> _WORK TO DO_
1) In the skeg paint thread, what did the first poster hit that took some paint off the skeg?
2) From the skeg paint thread, print the part that opens with the words containing "## mark_gardner (Mar" and closes with "I'll be damned....".
3) Carry on the skeg paint forum thread from the point where it stops.

> _EXTRACT_
◆ ◆ ◆ ◆

# Skeg paint



## bodenhamerb (May 19, 2010)

i was running today and hit a small sand bar and took some of my skeg paint off, i was just wondering how bad is this for my engine and is this anything to worry about?


----------



## The_Skiff_Shop (Oct 28, 2008)

Dont worry about it. It's just part of skinny water boating.


----------



## mark_gardner (Mar 18, 2009)

put it this way.......if you've still got paint on your skeg then your not fishing skinny enough  ;D


----------



## Bob_Rogers (Oct 14, 2009)

skegs come with paint on em????? well I'll be damned....


----------



## firecat1981 (Nov 27, 2007)

◆ ◆ ◆ ◆

Extracted records

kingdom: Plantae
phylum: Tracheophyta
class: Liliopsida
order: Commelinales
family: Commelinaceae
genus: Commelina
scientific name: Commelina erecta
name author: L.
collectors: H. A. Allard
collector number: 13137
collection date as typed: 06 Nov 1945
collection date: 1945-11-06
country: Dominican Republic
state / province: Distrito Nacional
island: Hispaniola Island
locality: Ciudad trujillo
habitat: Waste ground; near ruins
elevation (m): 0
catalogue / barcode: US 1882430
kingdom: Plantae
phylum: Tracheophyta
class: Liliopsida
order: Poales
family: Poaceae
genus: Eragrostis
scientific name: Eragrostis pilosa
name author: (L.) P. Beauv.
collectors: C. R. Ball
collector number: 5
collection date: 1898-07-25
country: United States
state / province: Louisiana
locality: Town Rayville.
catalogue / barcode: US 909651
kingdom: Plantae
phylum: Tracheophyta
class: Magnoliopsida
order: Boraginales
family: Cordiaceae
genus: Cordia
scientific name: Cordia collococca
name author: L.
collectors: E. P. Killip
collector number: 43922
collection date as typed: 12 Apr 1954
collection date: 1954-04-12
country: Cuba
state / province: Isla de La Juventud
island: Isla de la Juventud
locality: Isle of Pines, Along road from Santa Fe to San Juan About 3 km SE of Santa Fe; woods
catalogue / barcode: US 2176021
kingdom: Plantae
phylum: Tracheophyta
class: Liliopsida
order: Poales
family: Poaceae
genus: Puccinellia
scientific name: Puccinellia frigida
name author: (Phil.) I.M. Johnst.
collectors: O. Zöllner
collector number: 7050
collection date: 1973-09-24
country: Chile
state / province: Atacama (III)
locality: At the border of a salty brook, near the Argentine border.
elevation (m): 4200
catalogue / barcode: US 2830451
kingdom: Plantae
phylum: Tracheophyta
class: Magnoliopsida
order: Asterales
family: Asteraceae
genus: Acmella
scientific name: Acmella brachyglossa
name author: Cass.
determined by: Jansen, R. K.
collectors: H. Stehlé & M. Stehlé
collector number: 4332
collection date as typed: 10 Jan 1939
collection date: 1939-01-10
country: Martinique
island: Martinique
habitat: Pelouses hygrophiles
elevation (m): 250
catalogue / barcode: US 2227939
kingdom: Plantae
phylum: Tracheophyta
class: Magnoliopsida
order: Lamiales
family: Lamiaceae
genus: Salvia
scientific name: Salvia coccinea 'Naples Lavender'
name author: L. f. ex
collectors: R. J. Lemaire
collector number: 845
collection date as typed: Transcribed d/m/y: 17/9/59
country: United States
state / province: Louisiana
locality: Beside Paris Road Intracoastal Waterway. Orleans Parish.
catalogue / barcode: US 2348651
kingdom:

◆ ◆ ◆ ◆

> _EXPECTED ANSWERS_
1) A small sand bar.

2)
## mark_gardner (Mar 18, 2009)

put it this way.......if you've still got paint on your skeg then your not fishing skinny enough  ;D


----------



## Bob_Rogers (Oct 14, 2009)

skegs come with paint on em????? well I'll be damned....

3)
It's perfectly normal, if it bugs you that much pick up some spray pint from the dealer, but you will end up pinting it after every trip :


----------



## Swamp (Jul 12, 2010)

Yup, that is what your zinc anodes are for.


----------



## skinny_water (Jun 11, 2008)

> It's perfectly normal, if it bugs you that much pick up some spray pint from the dealer, but you will end up pinting it after every trip :


x2, it happens a lot when your not constrained by draft.


----------



## DuckNut (Apr 3, 2009)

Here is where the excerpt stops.